There were several interesting findings. First, we observed more high-risk and concurrent culprit lesions for UGIB in sicker patients post-intervention compared to pre-intervention. Given the onset of the coronavirus-19 pandemic after implementation, this may be related to the overall delay in medical care or disparities in the presentation of UGIB observed in other studies although data regarding timing of EGD and coronavirus-19 status were unavailable [36, 37]. It is possible that the higher acuity nature of these patients contributed to the unchanged post-discharge bleeding. Second, during our pre-intervention period from June–October 2019, outpatient PPI compliance decreased. This was largely due to over-prescription of PPIs. While we are uncertain of the cause, this did coincide with initial carcinogenic concerns around ranitidine, perhaps directing patients toward PPIs instead [38]. After implementation, the majority of non-compliant prescriptions were due to overuse.

Our study highlights areas that require additional study.
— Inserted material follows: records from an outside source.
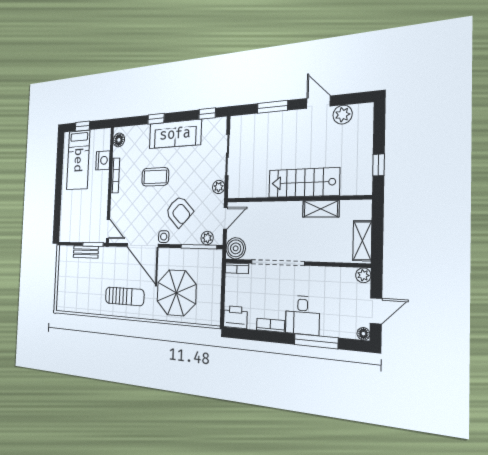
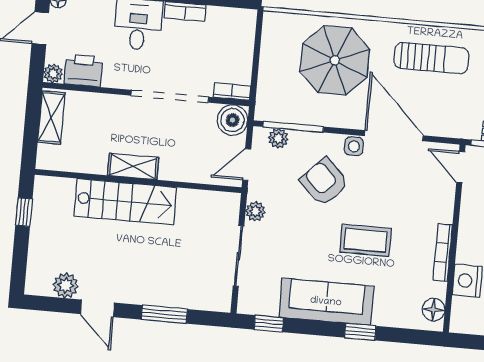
shelving: (321, 209) -> (133, 166), moved
sun lounger: (125, 296) -> (431, 58), turned 180
printer: (235, 317) -> (83, 70), moved, turned 180

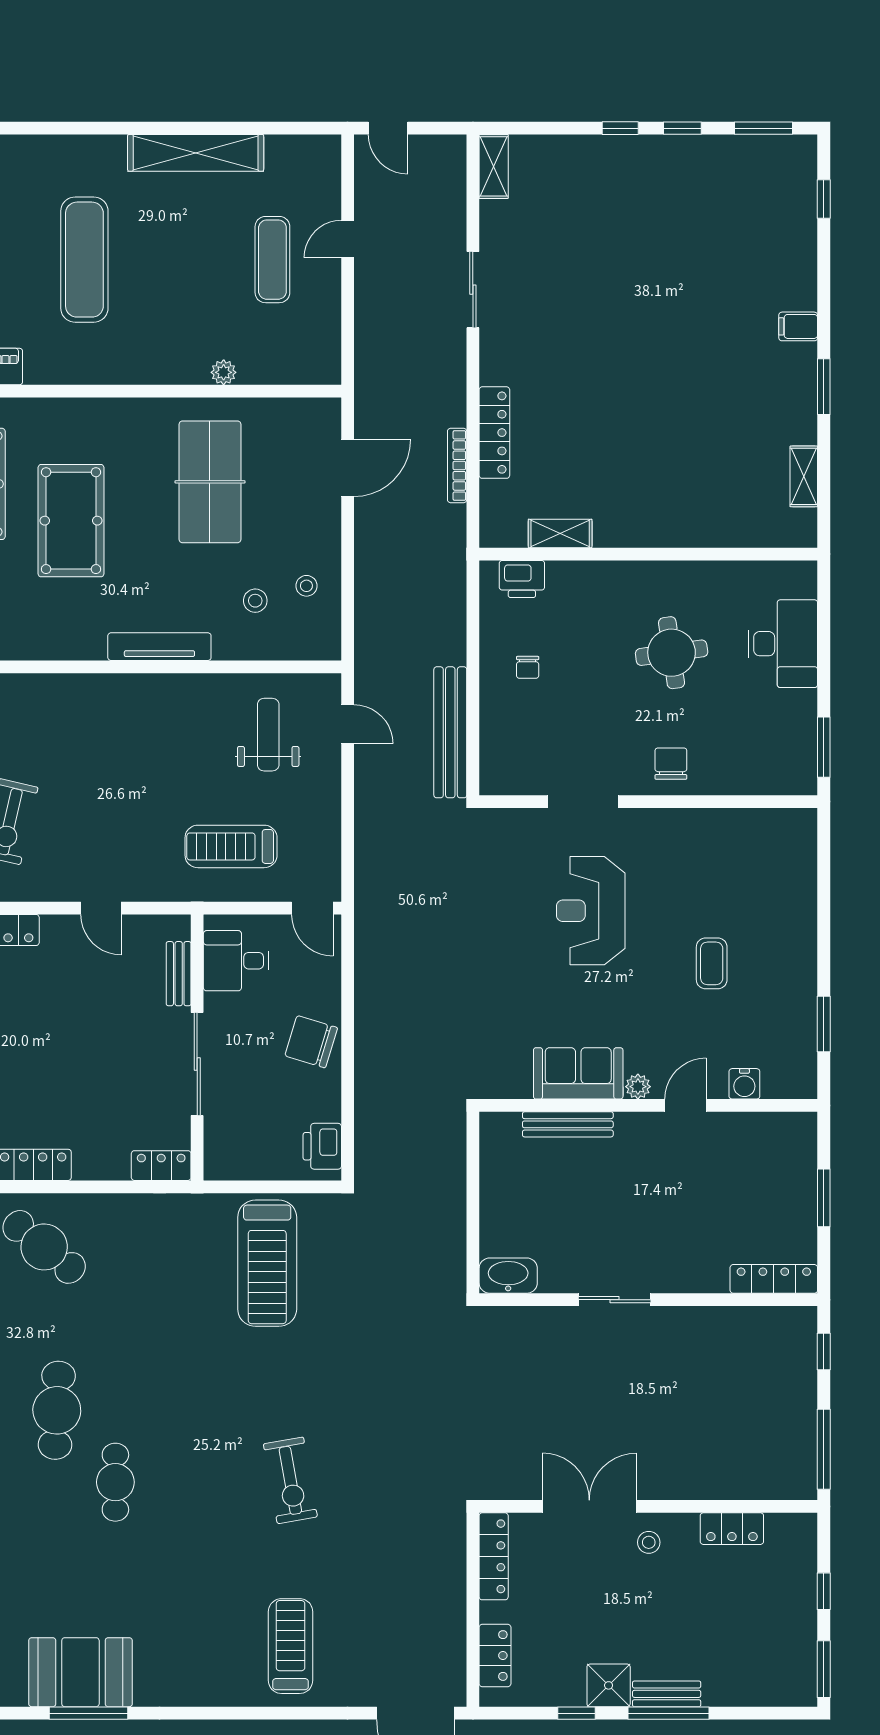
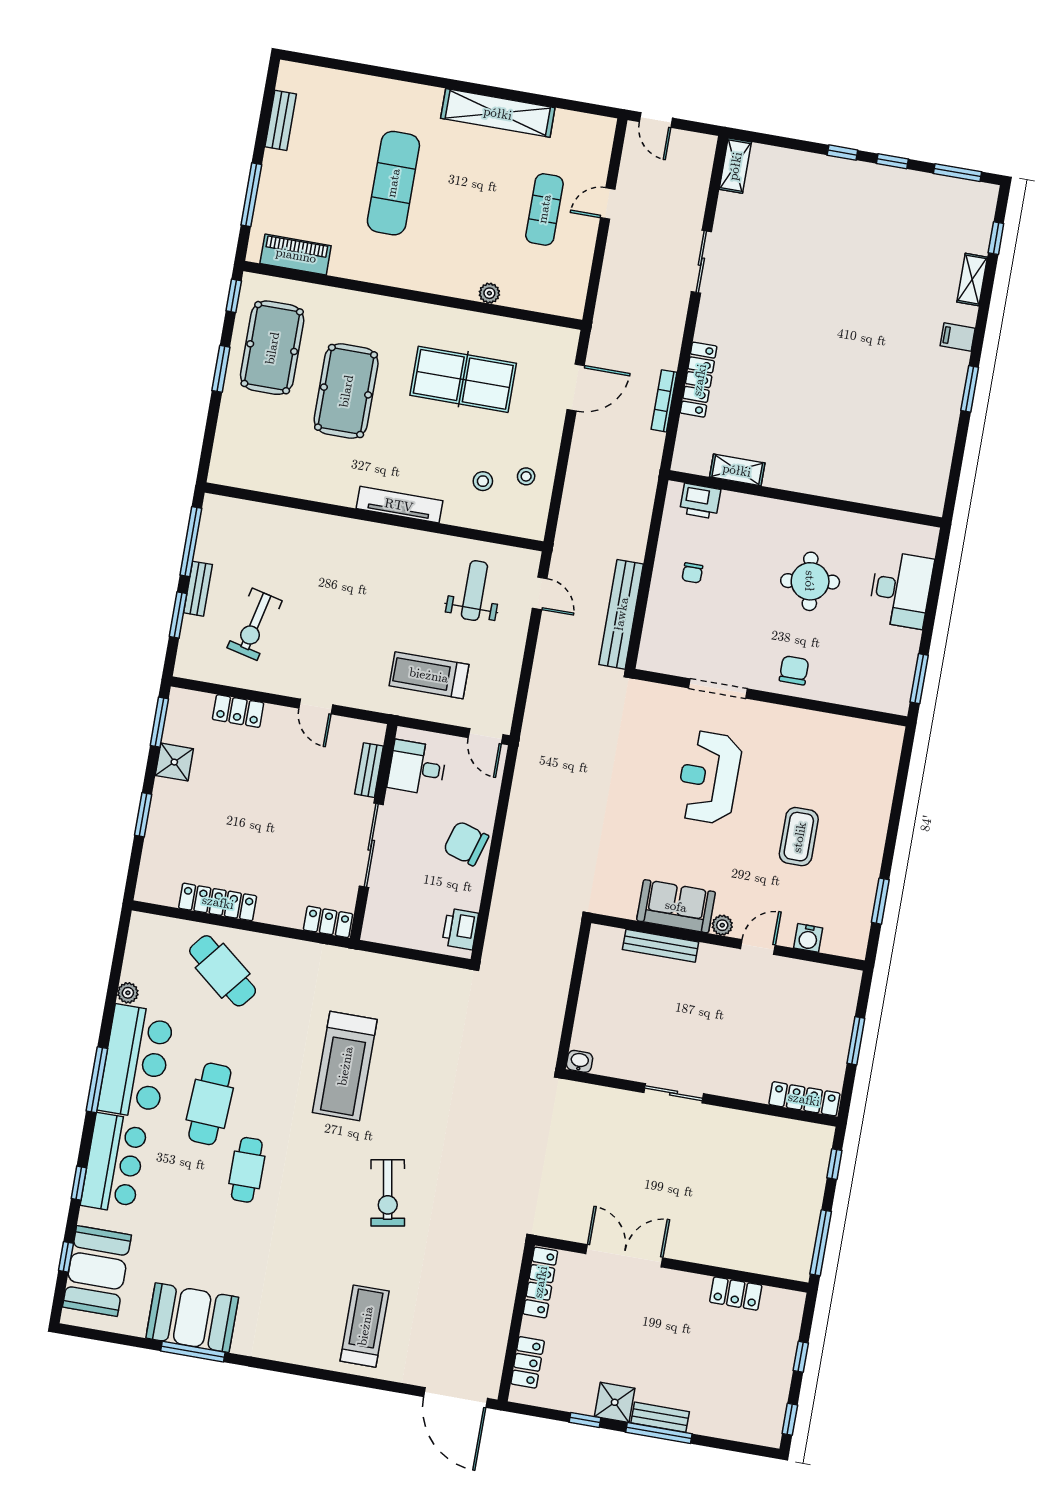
shelving: (804, 476) -> (972, 280), moved
table tennis table: (210, 482) -> (463, 379), turned 90
coffee table: (712, 963) -> (799, 837), width x1.36, depth x1.30
treadmill: (267, 1263) -> (345, 1066), moved
washbasin: (508, 1276) -> (580, 1061), width x0.52, depth x0.69
stool: (649, 1542) -> (667, 1293), removed
window: (824, 1669) -> (790, 1419), width x0.67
It is unclear why several process metrics (PPI, repeat EGD, antibiotic, and octreotide recommendations) and antibiotic regimen compliance did not significantly improve after intervention. These process metrics may be perceived as less clinically relevant by endoscopists, and indications for antibiotic prophylaxis are often subject to competing comorbidities. Compliance with guideline-adherent inpatient PPI regimens was associated with shorter hospitalizations and lower acuity, while compliance with discharge PPI prescriptions was associated with fellow involvement, longer hospitalizations, and simultaneous EGD/colonoscopy. Hospital length of stay appears to be important in facilitating compliance with medication recommendations in the inpatient and outpatient setting. This is important to continue to examine in future iterations of this work given efforts nationwide to decrease hospital length of stays, ideally within the context of broader QI programs similar to the United Kingdom UGIB clinical care “bundle” [39].
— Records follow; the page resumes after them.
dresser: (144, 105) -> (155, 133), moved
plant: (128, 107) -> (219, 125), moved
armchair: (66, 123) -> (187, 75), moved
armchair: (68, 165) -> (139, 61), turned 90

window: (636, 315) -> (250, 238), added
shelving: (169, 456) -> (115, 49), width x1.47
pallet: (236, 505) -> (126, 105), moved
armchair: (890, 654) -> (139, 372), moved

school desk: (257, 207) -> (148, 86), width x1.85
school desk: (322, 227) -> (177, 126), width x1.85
Our study has several limitations. First, the process metrics were limited to the presence/absence of MSR components rather than the quality of such components. This was done to minimize bias in interpretation of written recommendations and allow for deviations from standard-of-care based on endoscopist discretion. Second, our templates were not used in every case of endoscopy for UGIB. While the vast majority of UGIB should follow established guidelines, we recognize a certain subset of complex scenarios may be ill-suited to a standardized workflow. We were unable to assess the impact of template usage on clinical care because only 80 cases (17.4%) did not use templates and the event rates for process/clinical metrics were too low to assess clinical/statistical significance. Third, of reports that did not receive an indicated follow-up EGD, the majority had a recommendation in the report but no order. We recognized this as a barrier in EHR interoperability, which has been recognized as an ongoing global challenge [40]. Fourth, the success of endoscopic template implementation is subject to an institution’s informatics infrastructure [41]. For example, templates were used less frequently after simultaneous EGD/colonoscopy, likely due to fragmented documentation workflow when transitioning between procedures. Finally, we were not powered for an interrupted time series or for measurement of outcomes such as missed neoplasia or adverse medication effects. This was outside the scope of a pre/post-design QI study and should be assessed in larger, potentially multicenter and international, pragmatic randomized controlled trials.

In summary, we leveraged the EHR to standardize, improve, and streamline endoscopic documentation after UGIB with subsequent improvement in clinical care behavior. We were also able to identify factors associated with non-compliance to guide future adaptations of our intervention with the goal of continued quality improvement. Future studies should be done to examine the sustainability of this intervention over time, as well as expand templates to other endoscopic scenarios including colonoscopy or advanced endoscopic procedures for a variety of indications.